This week the Commission for Countering Extremism (CCE) visited Newcastle. The trip was part of our ongoing engagement, as we prepare to move from our introductory phase to a period of intensive evidence gathering.
Newcastle has seen repeated far right marches over recent years including German far-right anti-Islam group Pegida, National Action and the EDL. But the city also has a positive story to tell when it comes to challenging extremism and promoting a positive message.
Lead Commissioner Sara Khan heard from Newcastle City Council, from volunteers and visitors at the West End Women and Girls Centre and activists from a host of inspiring local organisations, including Twafa, the Angelou Centre, Building Futures East and Riverside Community Health Project.
Cllr Habib Rahman (above) described how the marches create fear and disruption, but also campaigning work to spread positive messages.
Cllr Anita Lower (below) shared with us her concerns about increasingly segregated communities and the urgency needed in bringing different communities together to help build resilience against extremism.
At the West End Women and Girls Centre, a group (below) sat down with Sara to share how young people, women and their local communities were affected by messages of hate and extremism.
They shared their concerns about the sheer scale of far right propaganda online, the lack of counter extremism messages and how the recent Punish a Muslim Day letters left people feeling they couldn't leave the house.
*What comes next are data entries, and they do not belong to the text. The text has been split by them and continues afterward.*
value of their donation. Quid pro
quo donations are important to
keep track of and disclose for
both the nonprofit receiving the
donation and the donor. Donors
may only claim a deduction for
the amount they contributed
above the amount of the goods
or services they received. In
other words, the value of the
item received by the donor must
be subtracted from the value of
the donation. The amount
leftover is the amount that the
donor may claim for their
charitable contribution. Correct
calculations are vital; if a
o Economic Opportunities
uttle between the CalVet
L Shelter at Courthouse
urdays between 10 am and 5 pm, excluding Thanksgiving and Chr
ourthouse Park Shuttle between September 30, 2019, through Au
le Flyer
The women hailed the positive work of the centre in supporting and empowering local women.
Finally a number of civil society organisations came together to describe to the CCE the local picture of the far right, how it exploits tensions, deprivation and anxiety and the role social media plays in amplifying their poisonous messages.
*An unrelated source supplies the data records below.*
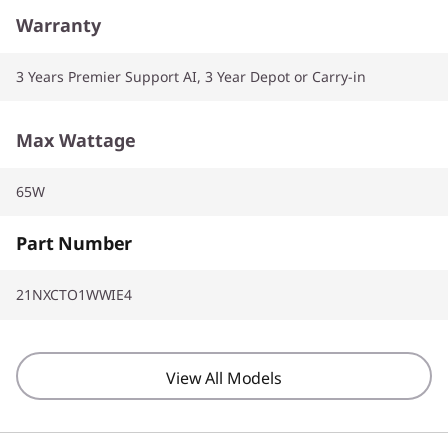
Warranty
3 Years Premier Support AI, 3 Year Depot or Carry-in
Max Wattage
65W
Part Number
21NXCTO1WWIE4
View All Models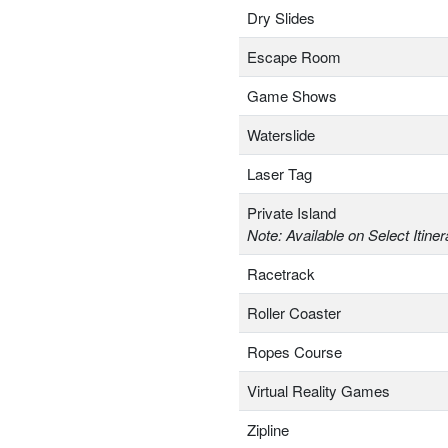
Dry Slides
Escape Room
Game Shows
Waterslide
Laser Tag
Private Island
Note: Available on Select Itiner
Racetrack
Roller Coaster
Ropes Course
Virtual Reality Games
Zipline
Local imam and deradicalisation expert Abdul Ahad (below) described the importance of education and how we can challenge the narratives of extremists. It was heartening to hear the commitment of local people positively contributing to their city and challenging extremists, despite the difficulty of such a task.
The messages echoed the feedback the CCE has received on previous visits.
While it is clear many people find the word ‘extremism’ itself confusing or unclear, it is apparent that there are real concerns about the impact of chronic extremism on communities. Luckily up and down the country there are brave counter extremists who are challenging the hateful and divisive messages.
One such individual is Dr Kurdy, a surgeon and imam from Manchester, who was the victim of a knife attack last year. Sara and Dr Kurdy this week discussed the progress of his important I4giveH8 campaign, which is all about giving victims and their families a voice to promote a positive message of tolerance and peace. He shared with Sara his recent and inspiring work with young people.